RenovoRx has developed the RenovoCath, which is FDA cleared and now being investigated in an active clinical trial to prove extended median survival and improved quality of life.
The RenovoCath is specifically designed for the targeted delivery of fluids, including diagnostic and therapeutic agents, through a dual-balloon catheter into selected sites in the peripheral vascular system. The proximal and distal occlusion balloons enable effective isolation of the vascular site to allow delivery of chemotherapy in a controlled environment.
The RenovoCath provides a unique approach, using Trans-Arterial Micro-Perfusion (TAMP) to target delivery of an agent directly to the disease site. The RenovoCath TAMP delivery method is being investigated in the TIGeR-PaC clinical study, enrolling newly-diagnosed, locally-advanced pancreatic cancer patients.
Targeted Delivery Works*
Initial data using the RenovoCath has been promising. In one study, 73 percent of patients treated with the RenovoCath had a survival rate of two years. Other studies have found that patients with advanced pancreatic cancer who received chemotherapy via the RenovoCath lived 27.5 months beyond their diagnosis.

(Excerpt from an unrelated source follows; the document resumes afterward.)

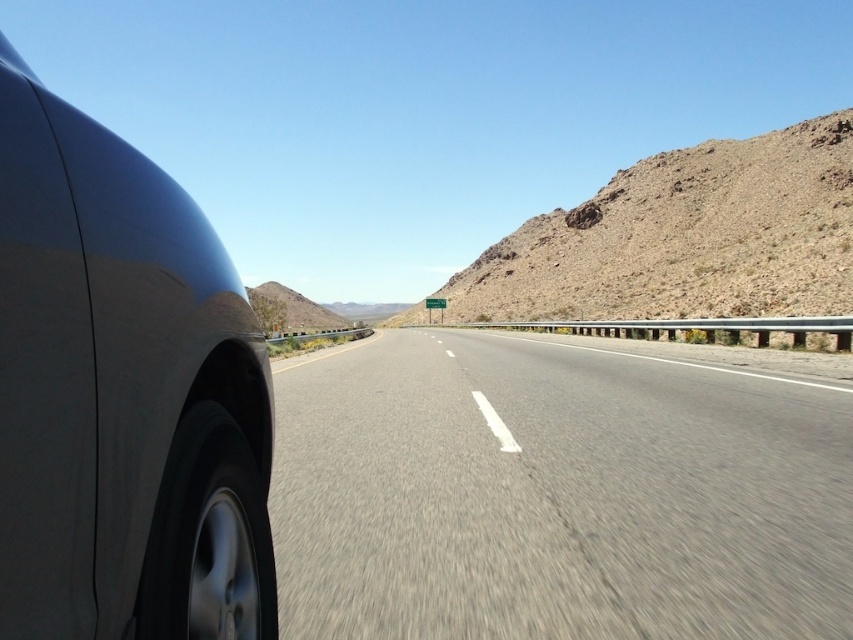
You are driving a car and want to know if you can safely open the passenger side door without hitting the satin metallic car at left. The standard door opening width is 3 feet. Can you open the door safely?

The satin metallic car at left is 3.62 feet away from viewer. Since the door opening width is 3 feet, there is enough space between the viewer and the satin metallic car at left to safely open the door.

Looking at this image, you are a passenger in the vehicle and notice the satin metallic car at left and the brown rocky mountain at upper right through the window. Which object appears closer to you based on their sizes?

The satin metallic car at left appears closer because it has a lesser height compared to the brown rocky mountain at upper right, which is farther away.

Caution: Federal (USA) law restricts this device to sale by or on the order of a physician.
The RenovoRx is cleared for chemotherapeutic drug infusion to selected sites in the peripheral vascular system. Prior to use, please refer to the RenovoRx IFU for complete product indications, warnings, precautions, contraindications, potential adverse effects and detailed instructions for use.